Document Type : Review Paper
2 Associate Professor of Electrical and Computer Engineering Department, Faculty of Engineering, Kharazmi University
3 Department of Computer Engineering, Science and Research Branch, Islamic Azad University, Tehran, Iran
By increasing access to high amounts of data through internet-based technologies such as social networks and mobile phones and electronic devices, many companies have considered the issues of accessing large, random and fast data along with maintaining data confidentiality. Therefore, confidentiality concerns and protection of specific data disclosure are one of the most challenging topics.

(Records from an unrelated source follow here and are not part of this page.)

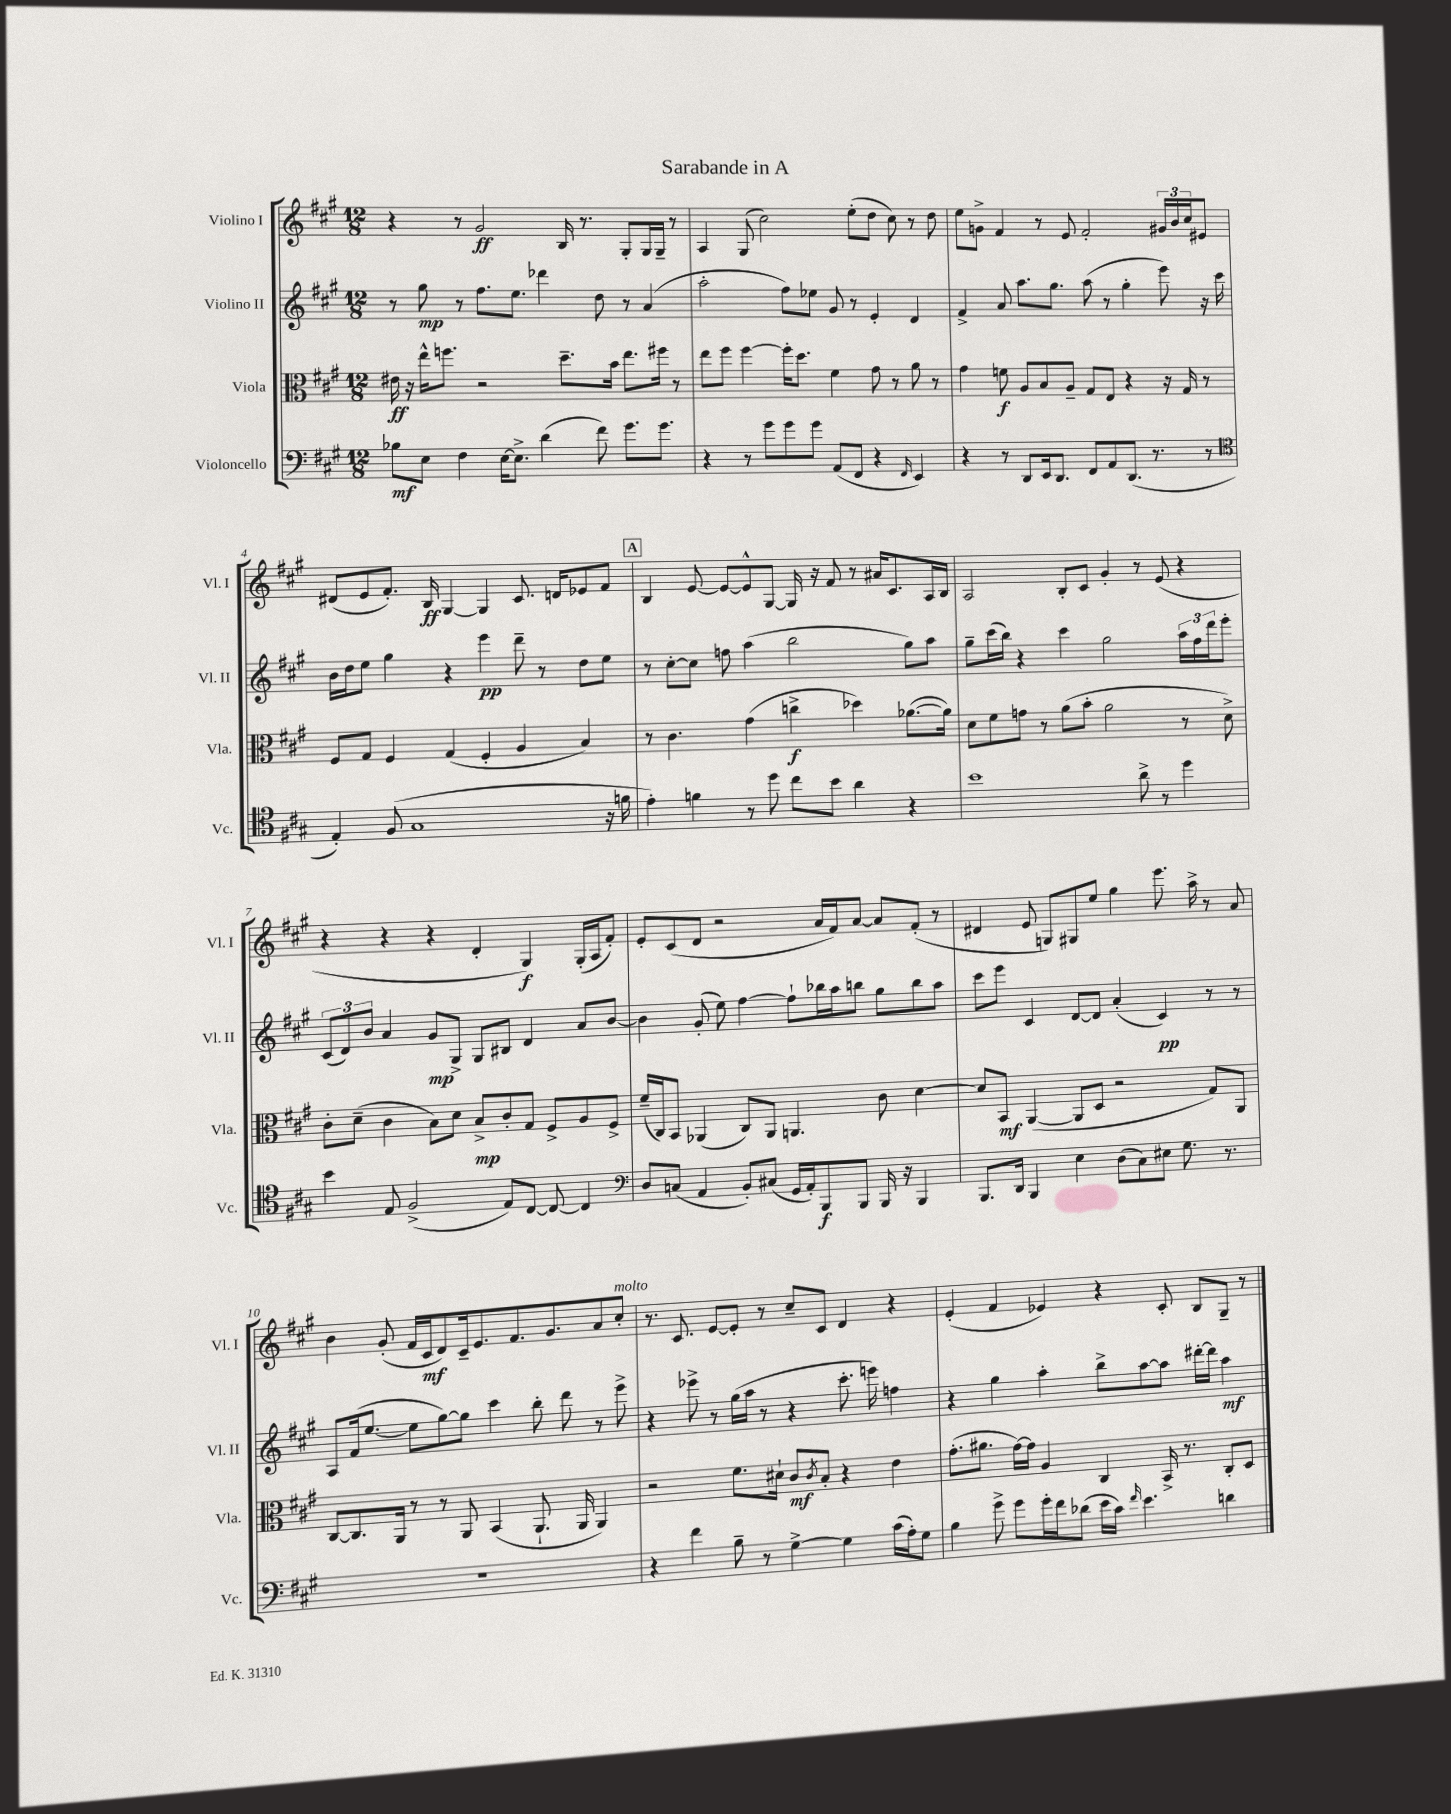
\header { title = "Sarabande in A" }
<<
\new StaffGroup <<
\new Staff = "s0" \with { instrumentName = "Violino I" shortInstrumentName = "Vl. I" } {
    \clef treble \key a \major \numericTimeSignature \time 12/8
    r4 r8 gis'2\ff b16 r8. gis8-. gis16 gis16-- r8 |
    a4 gis8( cis''2) e''8-.( d''8 cis''8) r8 d''8 |
    e''8 g'8-> fis'4 r8 e'8 fis'2-. \tuplet 3/2 { gis'16 b'16 cis''16 } eis'8 |
    dis'8( e'8 fis'8.-.) b16\ff gis4~ gis4 cis'8. d'16 ees'8 fis'8 |
    \mark \markup { \box "A" } b4 e'8~ e'8~ e'8-^ gis8~ gis16 r16 fis'8 r8 ais'16 cis'8. a16 b16 |
    a2 b8-. cis'8 gis'4-. r8 e'8( r4 |
    r4 r4 r4 d'4-. gis4\f) gis16-.( a16 fis'8-.) |
    e'8-. cis'8( d'8 r2 a'16 fis'16) a'8~ a'8 fis'8-.( r8 |
    dis'4 e'8 g8) gis8 e''8 gis''4 e'''8. a''16-> r8 a'8 |
    b'4 gis'8-.( fis'16 cis'16\mf d'8) cis'16-- e'8. fis'8. gis'8. a'8 cis''8-.^\markup { \italic "molto" } |
    r8. cis'8. e'8~ e'8-. r8 cis''8-- cis'8 d'4 r4 |
    e'4-.( fis'4 ees'4) r4 cis'8-. b8 gis8-- r8 \bar "|." |
}
\new Staff = "s1" \with { instrumentName = "Violino II" shortInstrumentName = "Vl. II" } {
    \clef treble \key a \major \numericTimeSignature \time 12/8
    r8 gis''8\mp r8 fis''8. e''8. des'''4 d''8 r8 a'4( |
    a''2-. fis''8) ees''8 gis'8 r8 e'4-. d'4 |
    fis'4-> a'8 a''8. gis''8. a''8( r8 gis''4-. e'''8) r16 cis'''16 |
    b'16 d''16 e''8 gis''4 r4 e'''4\pp d'''8-- r8 d''8 e''8 |
    \mark \markup { \box "A" } r8 cis''8~-. cis''8 f''8 a''4( b''2 gis''8) a''8 |
    gis''8-- cis'''16( b''16) r4 cis'''4 gis''2 \tuplet 3/2 { a''16 fis''16 d'''16 } e'''8-. |
    \tuplet 3/2 { cis'8( d'8) b'8 } a'4 gis'8\mp gis8-> gis8 bis8 d'4 a'8 b'8~ |
    b'4 gis'8-.( e''8) fis''4~ fis''8-! bes''16 a''16 b''8 gis''8 b''8 a''8 |
    cis'''8 e'''8 cis'4 d'8~ d'8 a'4-.( cis'4\pp) r8 r8 |
    a8 fis'16( e''8.~ e''8 gis''8~) gis''8 cis'''4 b''8-. d'''8 r8 e'''8-> |
    r4 ees'''8-> r8 gis''16( a''16 r8 r4 cis'''8.-. e'''16) f''4 |
    r4 gis''4 a''4-. b''8-> a''8~ a''8 dis'''16~-. dis'''16 a''4\mf \bar "|." |
}
\new Staff = "s2" \with { instrumentName = "Viola" shortInstrumentName = "Vla." } {
    \clef alto \key a \major \numericTimeSignature \time 12/8
    eis'16\ff r16 e''16-^ f''8. r2 d''8.-- b'16 e''8. fis''16 r8 |
    e''8 fis''8 fis''4~ fis''16-. d''8. fis'4 gis'8 r8 a'8 r8 |
    gis'4 f'8\f a8 b8 a8-- gis8 e8 r4 r16 gis16 r8 |
    fis8 gis8 fis4 gis4( fis4-. a4 b4) |
    \mark \markup { \box "A" } r8 cis'4. gis'4( c''4->\f des''4) aes'8.~( aes'16) |
    d'8 fis'8 g'8 r8 a'8( b'8-. a'2 r8 d'8->) |
    cis'8-. d'8--( cis'4 b8) d'8 b8->\mp cis'8-. gis8 fis8-> a8 fis8-> |
    fis'16--( cis16) b,8 aes,4( cis8) aes,8 a,4. cis'8 d'4~ |
    d'8 b,8\mf a,4~( a,8 d8 r2 gis8) a,8 |
    cis8~ cis8. a,16 r8 r8 a,8 b,4( a,8.-! a,16 a,4) |
    r2 fis'8. dis'16-! cis'8\mf \acciaccatura { cis'8 } b8-. r4 e'4 |
    gis'8.-.( ais'8. gis'16~) gis'16 a4 cis4 b,16-> r8. cis8-. d8 \bar "|." |
}
\new Staff = "s3" \with { instrumentName = "Violoncello" shortInstrumentName = "Vc." } {
    \clef bass \key a \major \numericTimeSignature \time 12/8
    bes8\mf e8 fis4 e16~ e8.-> d'4( fis'8) gis'8. gis'8. |
    r4 r8 gis'8 gis'8 gis'8 a,8( fis,8 r4 \grace { fis,16 } e,4) |
    r4 r8 d,8 e,16 d,8. fis,8 a,8 d,8.( r8. r8 |
    \clef tenor e4-.) fis8( gis1 r16 f'16 |
    \mark \markup { \box "A" } e'4-.) f'4 r8 d''8 cis''8 b'8 a'4 r4 |
    b'1 a'8-> r8 d''4 |
    b'4 e8 fis2->( e8) cis8~ cis8~ cis4 |
    \clef bass d8 c8( a,4 b,8-.) cis8( gis,16 a,16-.) b,,8\f b,,8 b,,16 r16 b,,4 |
    b,,8. d,16 b,,4 e4 d8( cis8) eis8 gis8. r8. |
    R1. |
    r4 fis'4 b8-- r8 gis4~-> gis4 cis'16( a16-.) gis8 |
    b4 gis'8-> gis'8 gis'16-. fis'16 des'8( e'16 cis'16) \grace { fis'16 } e'4. d'4 \bar "|." |
}
>>
>>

In this paper, a variety of data anonymity methods, anonymity operators, the attacks that can endanger data anonymity and lead to the disclosure of sensitive data in the big data have been investigated. Also, different aspects of big data such as data sources, content format, data preparation, data processing and common data repositories will be discussed. Privacy attacks and contrastive techniques like k anonymity, neighborhood t and L diversity have been investigated and two main challenges to use k anonymity on big data will be identified, as well. Two main challenges to use k anonymity on big data will be identified. The first challenge of confidential attributes can also be as pseudo-identifier attributes, which increases the number of pseudo-identifier elements, and it may lead to the loss of great information to achieve k anonymity. The second challenge in big data is the unlimited number of data controllers are likely to lead to the disclosure of sensitive data through the independent publication of k anonymity. Then different anonymity algorithms will be presented and finally, the different parameters of time order and the consumable space of big data anonymity algorithms will be compared.